How to complete this task
Return every record below exactly; leave out the images.
§ §
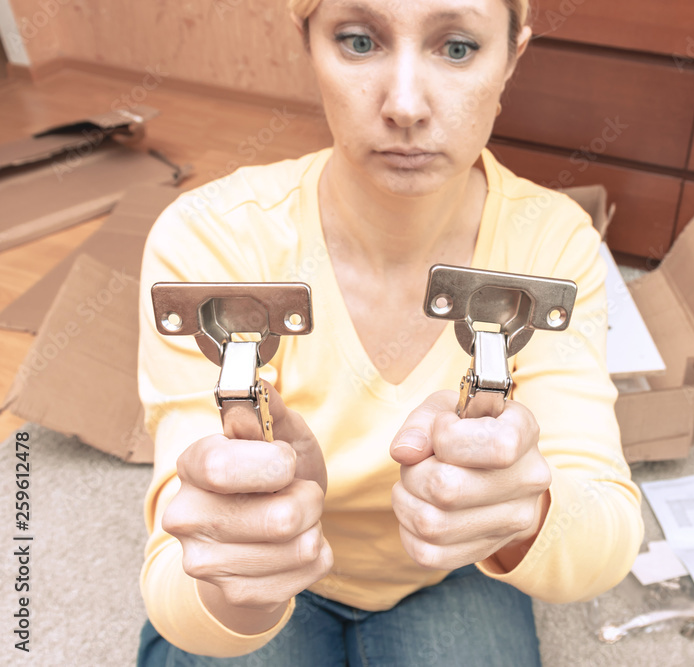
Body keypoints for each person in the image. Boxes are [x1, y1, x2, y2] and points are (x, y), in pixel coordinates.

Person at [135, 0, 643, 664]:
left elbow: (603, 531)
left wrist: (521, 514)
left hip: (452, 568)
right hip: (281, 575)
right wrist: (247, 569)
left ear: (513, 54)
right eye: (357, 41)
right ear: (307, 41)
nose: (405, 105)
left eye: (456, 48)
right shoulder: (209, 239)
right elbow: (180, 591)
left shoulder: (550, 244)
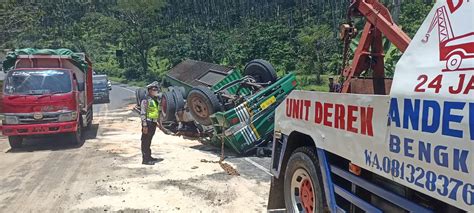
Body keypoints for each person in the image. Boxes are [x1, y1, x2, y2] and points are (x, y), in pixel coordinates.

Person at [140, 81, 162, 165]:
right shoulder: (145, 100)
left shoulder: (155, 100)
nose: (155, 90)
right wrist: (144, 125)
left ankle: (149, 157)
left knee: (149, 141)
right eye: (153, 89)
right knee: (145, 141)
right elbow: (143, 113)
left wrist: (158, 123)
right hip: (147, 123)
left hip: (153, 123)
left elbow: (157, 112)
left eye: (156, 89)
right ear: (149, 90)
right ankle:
§ §
Problem solution
Body keypoints for each person in the image. Boxes are [x1, y1, x2, y2] and points are (x, y), in pixel coordinates.

Person at [135, 0, 643, 664]:
left elbow: (603, 531)
left wrist: (521, 514)
left hip: (452, 568)
right hip: (281, 575)
right wrist: (247, 569)
left ear: (513, 54)
right eye: (357, 41)
right ear: (307, 41)
nose: (405, 105)
left eye: (456, 48)
right shoulder: (209, 239)
right elbow: (180, 591)
left shoulder: (550, 244)
Body keypoints for each person in the image. Boxes are [x1, y1, x2, y2] and points are (x, y), in pixel coordinates.

Person at [140, 81, 162, 165]:
right shoulder: (145, 100)
left shoulder: (155, 100)
nose: (155, 90)
right wrist: (144, 125)
left ankle: (149, 157)
left knee: (149, 141)
right eye: (153, 89)
right knee: (145, 141)
right elbow: (143, 113)
left wrist: (158, 123)
right hip: (147, 123)
left hip: (153, 123)
left elbow: (157, 112)
left eye: (156, 89)
right ear: (149, 90)
right ankle:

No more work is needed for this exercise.